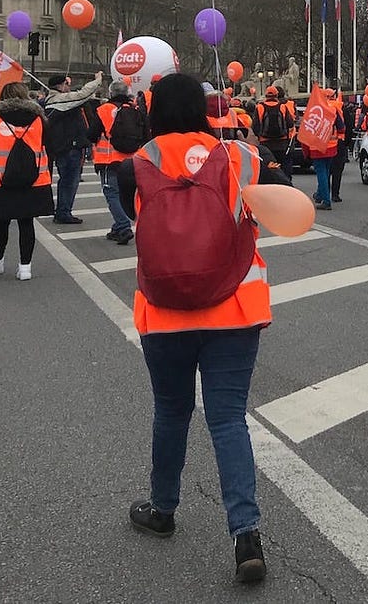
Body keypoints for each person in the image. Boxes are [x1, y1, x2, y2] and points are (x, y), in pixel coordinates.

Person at [114, 73, 270, 584]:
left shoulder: (136, 165)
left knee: (172, 412)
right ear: (204, 108)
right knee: (228, 420)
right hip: (234, 308)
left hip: (164, 311)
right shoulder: (240, 157)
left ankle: (163, 509)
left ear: (155, 110)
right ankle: (245, 534)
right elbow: (282, 194)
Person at [0, 81, 54, 280]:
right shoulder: (39, 120)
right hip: (33, 179)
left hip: (0, 179)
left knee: (2, 221)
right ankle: (25, 267)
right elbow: (49, 150)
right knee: (27, 223)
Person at [43, 72, 103, 224]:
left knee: (67, 180)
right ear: (61, 86)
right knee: (70, 180)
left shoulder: (54, 101)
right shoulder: (59, 100)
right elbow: (83, 94)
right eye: (67, 84)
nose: (69, 88)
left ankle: (62, 211)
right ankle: (63, 212)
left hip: (66, 146)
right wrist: (97, 80)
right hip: (69, 147)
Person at [91, 81, 142, 244]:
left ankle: (123, 225)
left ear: (111, 93)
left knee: (111, 193)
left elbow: (91, 134)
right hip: (131, 159)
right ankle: (118, 225)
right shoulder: (134, 109)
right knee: (125, 193)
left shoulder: (103, 109)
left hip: (108, 159)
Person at [254, 86, 295, 179]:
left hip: (265, 143)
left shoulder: (260, 107)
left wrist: (259, 137)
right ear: (277, 95)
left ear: (266, 95)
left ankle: (269, 184)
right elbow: (290, 123)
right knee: (283, 166)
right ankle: (284, 184)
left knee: (267, 167)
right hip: (281, 143)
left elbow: (255, 126)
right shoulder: (282, 107)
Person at [329, 96, 357, 203]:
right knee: (337, 170)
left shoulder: (322, 108)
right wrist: (347, 143)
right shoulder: (341, 109)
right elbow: (348, 127)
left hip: (324, 144)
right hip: (340, 143)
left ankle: (324, 193)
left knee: (325, 170)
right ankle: (335, 194)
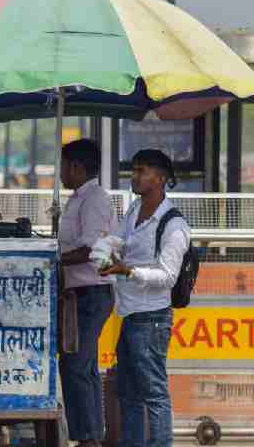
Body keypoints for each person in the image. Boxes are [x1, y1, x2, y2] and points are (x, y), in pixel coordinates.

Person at [100, 149, 190, 447]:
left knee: (153, 392)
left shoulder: (174, 225)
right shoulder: (135, 209)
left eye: (142, 171)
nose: (134, 176)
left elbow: (167, 277)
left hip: (151, 317)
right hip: (130, 313)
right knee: (128, 391)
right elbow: (119, 239)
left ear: (161, 179)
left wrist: (128, 270)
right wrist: (104, 251)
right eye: (134, 170)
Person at [57, 139, 118, 447]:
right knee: (82, 365)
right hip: (79, 292)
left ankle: (87, 437)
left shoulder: (94, 199)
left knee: (76, 365)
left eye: (63, 166)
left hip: (91, 292)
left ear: (77, 167)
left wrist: (53, 259)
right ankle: (91, 434)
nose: (60, 173)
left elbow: (90, 248)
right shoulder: (78, 199)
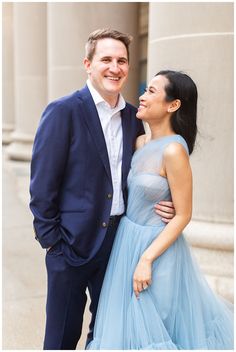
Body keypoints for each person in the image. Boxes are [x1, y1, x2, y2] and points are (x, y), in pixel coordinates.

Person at [29, 29, 175, 350]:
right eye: (106, 59)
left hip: (118, 244)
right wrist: (53, 242)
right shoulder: (63, 111)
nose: (115, 67)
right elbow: (42, 185)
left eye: (121, 60)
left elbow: (145, 171)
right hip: (70, 244)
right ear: (88, 64)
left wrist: (166, 203)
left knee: (108, 332)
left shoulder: (133, 117)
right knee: (61, 337)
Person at [86, 70, 234, 350]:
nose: (142, 96)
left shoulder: (174, 151)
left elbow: (184, 214)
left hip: (156, 251)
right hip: (126, 243)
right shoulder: (140, 143)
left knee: (155, 332)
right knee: (125, 332)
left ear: (173, 104)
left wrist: (146, 259)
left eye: (151, 91)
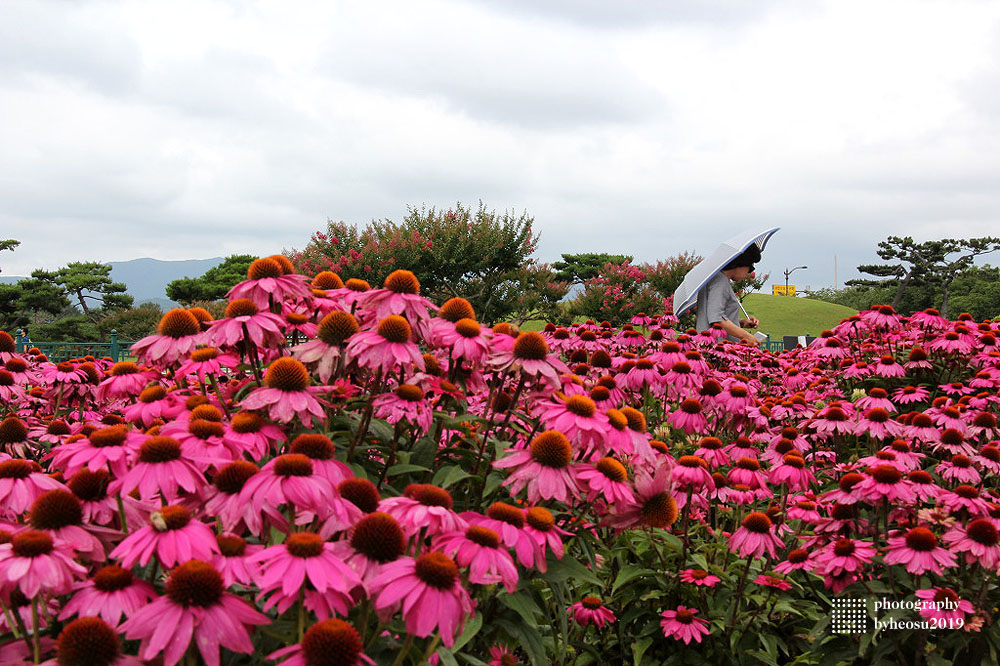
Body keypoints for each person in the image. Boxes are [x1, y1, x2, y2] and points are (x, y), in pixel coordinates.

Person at [695, 245, 762, 345]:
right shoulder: (720, 281)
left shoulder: (717, 279)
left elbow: (717, 316)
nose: (749, 273)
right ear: (742, 263)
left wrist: (742, 322)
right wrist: (746, 336)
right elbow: (716, 319)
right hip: (718, 348)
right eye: (750, 268)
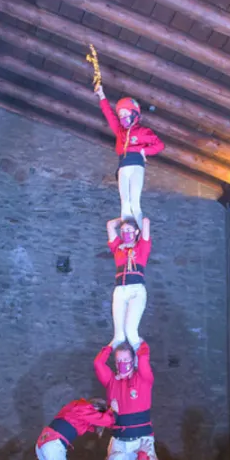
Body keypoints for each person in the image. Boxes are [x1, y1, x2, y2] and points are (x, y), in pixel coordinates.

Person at [95, 85, 164, 224]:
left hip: (136, 166)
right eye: (120, 115)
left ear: (134, 114)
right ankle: (127, 235)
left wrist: (144, 151)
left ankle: (139, 233)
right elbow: (109, 114)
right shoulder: (120, 132)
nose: (122, 118)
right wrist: (101, 96)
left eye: (125, 114)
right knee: (124, 202)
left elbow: (159, 145)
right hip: (123, 167)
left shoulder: (143, 132)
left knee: (135, 201)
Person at [94, 341, 154, 460]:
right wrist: (112, 344)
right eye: (119, 361)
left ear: (133, 361)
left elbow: (144, 358)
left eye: (126, 360)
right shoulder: (111, 381)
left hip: (140, 440)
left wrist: (139, 342)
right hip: (119, 441)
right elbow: (98, 364)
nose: (122, 364)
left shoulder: (143, 378)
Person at [107, 217, 152, 350]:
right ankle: (103, 362)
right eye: (123, 230)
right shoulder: (117, 247)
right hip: (120, 290)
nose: (125, 232)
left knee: (131, 332)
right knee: (119, 336)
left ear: (137, 232)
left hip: (136, 290)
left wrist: (132, 215)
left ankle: (139, 365)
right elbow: (110, 224)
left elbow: (146, 221)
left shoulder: (142, 247)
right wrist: (123, 217)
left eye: (129, 229)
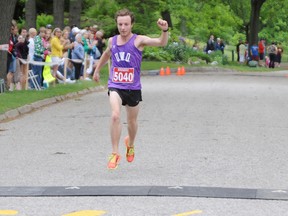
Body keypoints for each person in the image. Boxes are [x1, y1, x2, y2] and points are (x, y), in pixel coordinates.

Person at [93, 8, 169, 169]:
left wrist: (164, 30)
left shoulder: (138, 40)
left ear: (131, 24)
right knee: (115, 115)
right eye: (120, 24)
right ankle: (114, 153)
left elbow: (161, 42)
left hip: (133, 88)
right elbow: (107, 54)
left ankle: (131, 143)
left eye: (126, 24)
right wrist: (97, 70)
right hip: (115, 85)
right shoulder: (112, 41)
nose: (123, 27)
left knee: (132, 122)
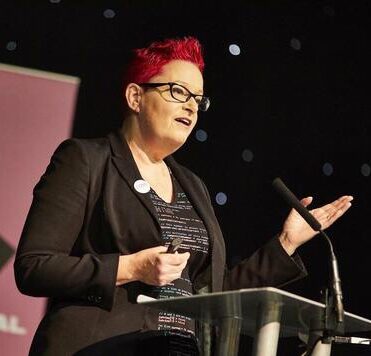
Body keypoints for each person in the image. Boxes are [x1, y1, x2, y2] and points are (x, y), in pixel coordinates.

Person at [14, 37, 352, 356]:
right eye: (178, 92)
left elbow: (210, 295)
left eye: (197, 98)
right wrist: (131, 267)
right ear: (135, 97)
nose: (191, 107)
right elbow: (35, 267)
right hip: (99, 347)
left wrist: (285, 245)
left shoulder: (193, 185)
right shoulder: (86, 160)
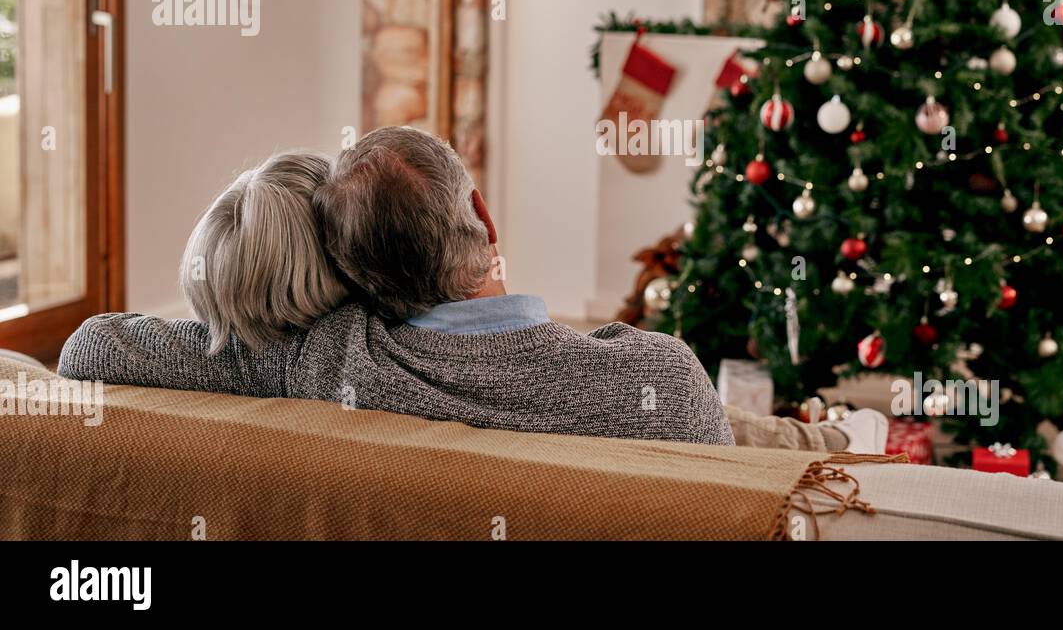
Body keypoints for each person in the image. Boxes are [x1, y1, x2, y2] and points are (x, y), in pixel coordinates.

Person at [59, 130, 882, 452]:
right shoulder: (662, 377)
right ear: (482, 216)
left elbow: (92, 344)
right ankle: (841, 439)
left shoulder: (319, 363)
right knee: (815, 442)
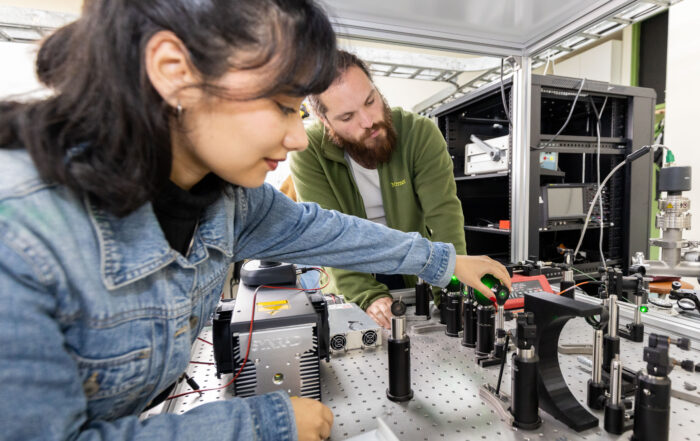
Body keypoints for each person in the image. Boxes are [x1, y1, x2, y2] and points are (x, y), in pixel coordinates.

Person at [0, 2, 510, 441]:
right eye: (284, 106)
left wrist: (445, 261)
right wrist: (263, 425)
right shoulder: (19, 235)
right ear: (174, 71)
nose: (299, 138)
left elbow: (327, 230)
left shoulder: (231, 201)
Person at [290, 50, 468, 328]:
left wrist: (451, 292)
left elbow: (444, 217)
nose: (368, 121)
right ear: (325, 122)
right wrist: (367, 295)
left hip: (414, 265)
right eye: (347, 117)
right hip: (347, 268)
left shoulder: (420, 133)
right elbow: (327, 235)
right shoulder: (307, 151)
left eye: (370, 101)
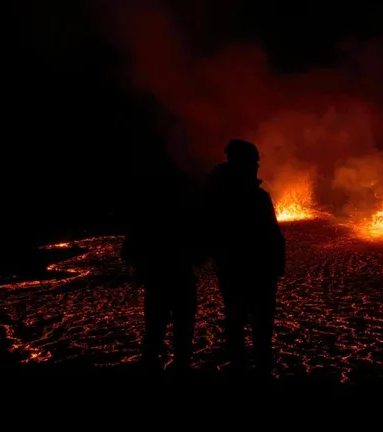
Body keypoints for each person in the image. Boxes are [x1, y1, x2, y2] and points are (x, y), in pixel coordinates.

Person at [205, 139, 286, 376]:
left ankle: (244, 368)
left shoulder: (219, 194)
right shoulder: (243, 197)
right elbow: (271, 233)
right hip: (251, 270)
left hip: (240, 270)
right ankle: (255, 371)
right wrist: (276, 264)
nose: (257, 165)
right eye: (254, 160)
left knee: (239, 322)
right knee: (253, 323)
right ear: (242, 162)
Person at [121, 156, 204, 372]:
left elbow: (132, 242)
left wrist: (134, 266)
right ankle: (179, 368)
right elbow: (199, 241)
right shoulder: (185, 209)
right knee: (182, 331)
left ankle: (152, 366)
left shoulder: (148, 209)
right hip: (180, 277)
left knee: (155, 328)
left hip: (157, 277)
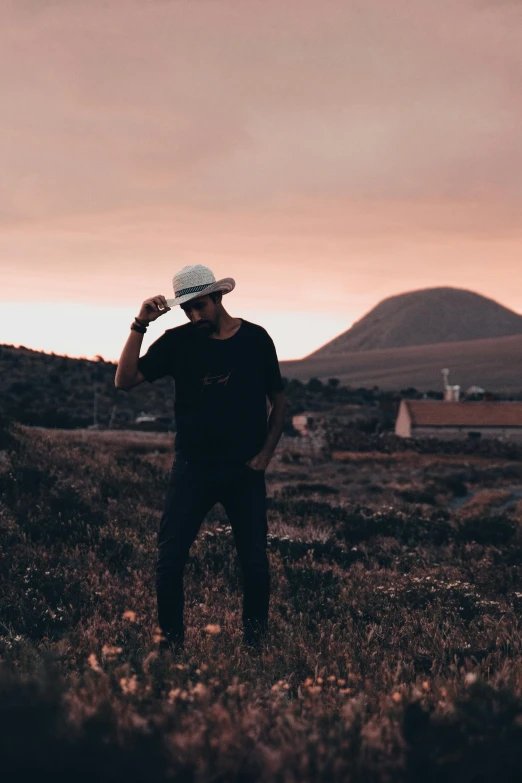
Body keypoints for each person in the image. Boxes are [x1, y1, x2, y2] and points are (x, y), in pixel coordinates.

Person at [115, 265, 286, 653]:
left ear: (219, 298)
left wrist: (263, 458)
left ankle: (255, 649)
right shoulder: (177, 343)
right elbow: (124, 381)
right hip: (191, 469)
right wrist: (140, 324)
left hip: (245, 470)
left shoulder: (257, 339)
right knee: (169, 560)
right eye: (187, 309)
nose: (195, 315)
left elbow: (279, 401)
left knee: (255, 563)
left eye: (201, 306)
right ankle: (171, 649)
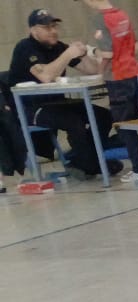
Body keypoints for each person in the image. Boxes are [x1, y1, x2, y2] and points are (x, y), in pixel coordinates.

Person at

* * *

▸ ASSIGNMENT: Among the records above, a stretch begins at the line containing "left knee: (131, 332)" and ends at the line containing "left eye: (129, 229)". Restate that stretch word for word, and nothing else.

▸ ANSWER:
left knee: (131, 332)
right knee: (119, 336)
left ear: (137, 232)
left hip: (136, 290)
left wrist: (132, 215)
left ankle: (139, 365)
right elbow: (110, 224)
left elbow: (146, 221)
left shoulder: (142, 247)
right wrist: (123, 217)
left eye: (129, 229)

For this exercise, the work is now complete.